Q. Would you say that having a sense of humor helps speed your work along?
A.
I would say that having a sense of humor helps survival in general. Unfortunately, to make it today with the multiple bureaucratic and other pressures, you have to have some of that [serious intensity and compulsive focus]. Fortunately, I [began] in an era when it was a relaxed, easy environment. I was lucky early and had some serendipitous observations, so in that sense, it was easier for me to maintain a sense of humor. But an awful lot of the successful researchers today are extremely narrow, extremely focused.

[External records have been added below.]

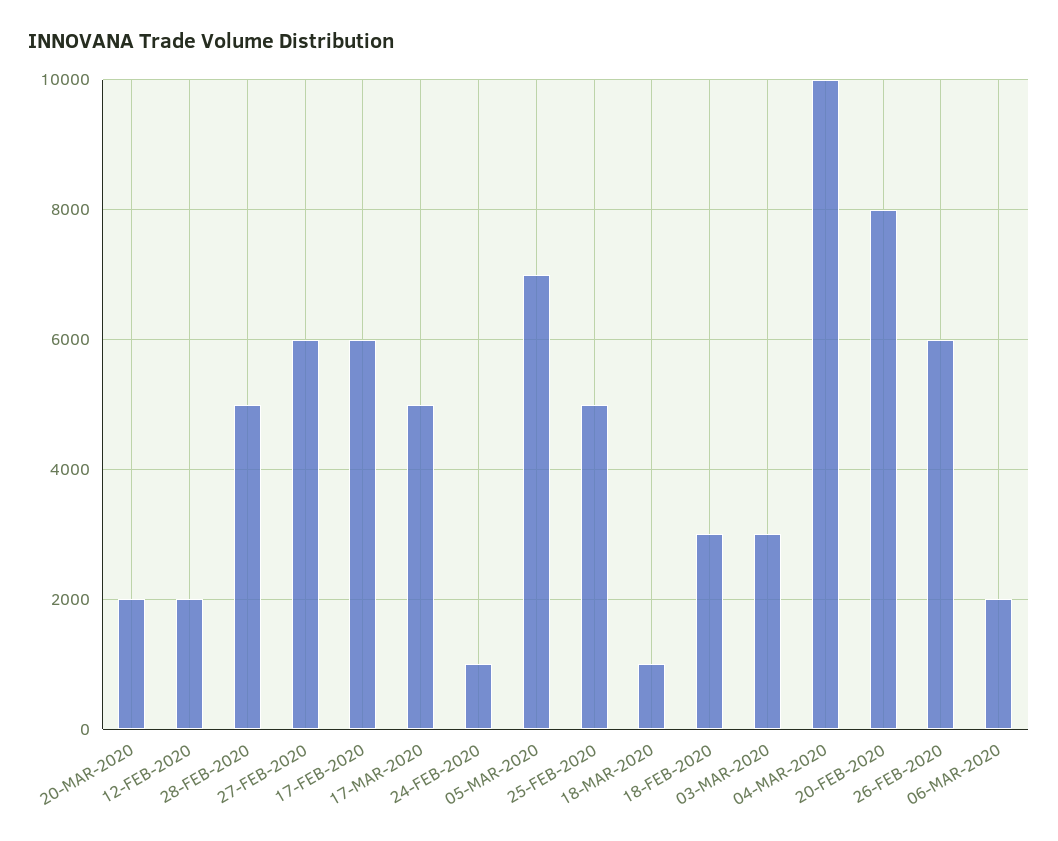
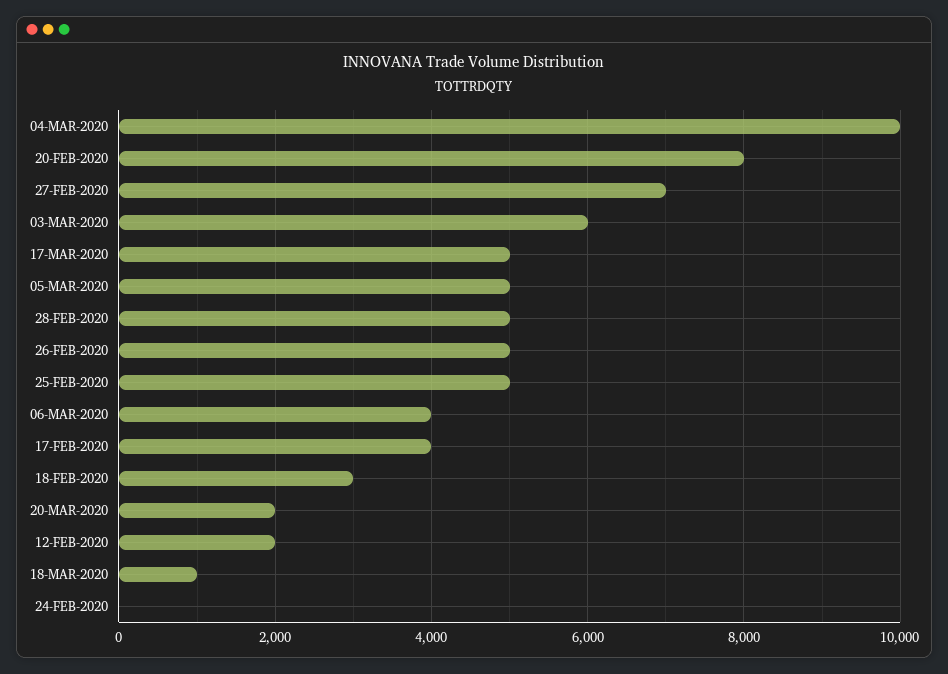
  {
    "20-MAR-2020": 2000,
    "12-FEB-2020": 2000,
    "28-FEB-2020": 5000,
-   "27-FEB-2020": 6000,
+   "27-FEB-2020": 7000,
-   "17-FEB-2020": 6000,
+   "17-FEB-2020": 4000,
    "17-MAR-2020": 5000,
-   "24-FEB-2020": 1000,
+   "24-FEB-2020": 0,
-   "05-MAR-2020": 7000,
+   "05-MAR-2020": 5000,
    "25-FEB-2020": 5000,
    "18-MAR-2020": 1000,
    "18-FEB-2020": 3000,
-   "03-MAR-2020": 3000,
+   "03-MAR-2020": 6000,
    "04-MAR-2020": 10000,
    "20-FEB-2020": 8000,
-   "26-FEB-2020": 6000,
+   "26-FEB-2020": 5000,
-   "06-MAR-2020": 2000
+   "06-MAR-2020": 4000
  }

Q. You mean it's not possible anymore to stumble across something?
A.
Oh, it still is. I think this is something that we all recognize, that serendipity plays a major role in biological progress. That's why I tell people who are starting in the game to keep at least three or four different lines of investigation going, because the one that pays off is the one you don't think will. As my old chief used to say, the real trick is to keep going out on different limbs and then decide how far out to go before you go back to the trunk of the tree, which is the main area you're interested in.

Q. What other advice do you offer researchers starting out?
A.
I think particularly in the context of this campus, I certainly advise people to establish linkages with other labs. This is why I've been able to do as much as I have with a very small laboratory and very limited skills. Again, it's one of the ways of keeping multiple options open and multiple lines going so that something works.

Q. So I take it you regard the institutional initiatives to establish interdisciplinary institutes across schools as a good thing?
A.
Absolutely. As an excuse to get out of the chairmanship of pathology, I did take on the leadership of the Cancer Center initially for a couple of years, and then jumped out of that too. But I think that was a very good model, which has been built on. I think this new Abramson unit within the Cancer Center is just going to reinforce and expand on it.

Q. What was your own reaction to the news of the Lasker Award?
A.
I was surprised, because I thought I was past it. I thought they were more appropriately giving most of the awards these days to people using the newer techniques, but it was pleasant to see this recognized. And for me, it was really icing on the cake, because I've had an extraordinarily satisfying, enjoyable career. And I hope that the younger people can find their careers half as enjoyable.